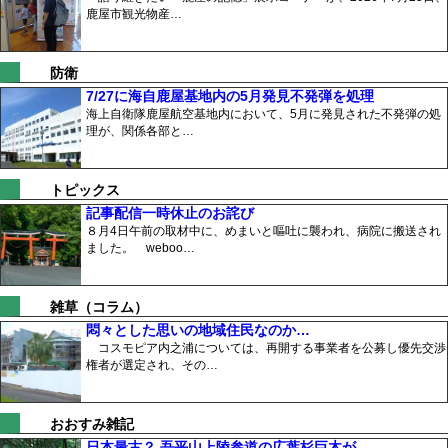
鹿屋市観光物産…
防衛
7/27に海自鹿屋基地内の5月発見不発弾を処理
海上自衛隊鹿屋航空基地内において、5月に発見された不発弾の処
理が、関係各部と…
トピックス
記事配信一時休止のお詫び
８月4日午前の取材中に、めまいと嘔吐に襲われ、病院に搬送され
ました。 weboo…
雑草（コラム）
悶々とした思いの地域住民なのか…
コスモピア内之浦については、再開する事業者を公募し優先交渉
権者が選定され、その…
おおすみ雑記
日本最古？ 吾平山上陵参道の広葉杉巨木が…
──────────────────────────────
Return each entry exactly as it stands above, apart from any images.

▶ **Result**
鹿屋市観光物産…
防衛
7/27に海自鹿屋基地内の5月発見不発弾を処理
海上自衛隊鹿屋航空基地内において、5月に発見された不発弾の処
理が、関係各部と…
トピックス
記事配信一時休止のお詫び
８月4日午前の取材中に、めまいと嘔吐に襲われ、病院に搬送され
ました。 weboo…
雑草（コラム）
悶々とした思いの地域住民なのか…
コスモピア内之浦については、再開する事業者を公募し優先交渉
権者が選定され、その…
おおすみ雑記
日本最古？ 吾平山上陵参道の広葉杉巨木が…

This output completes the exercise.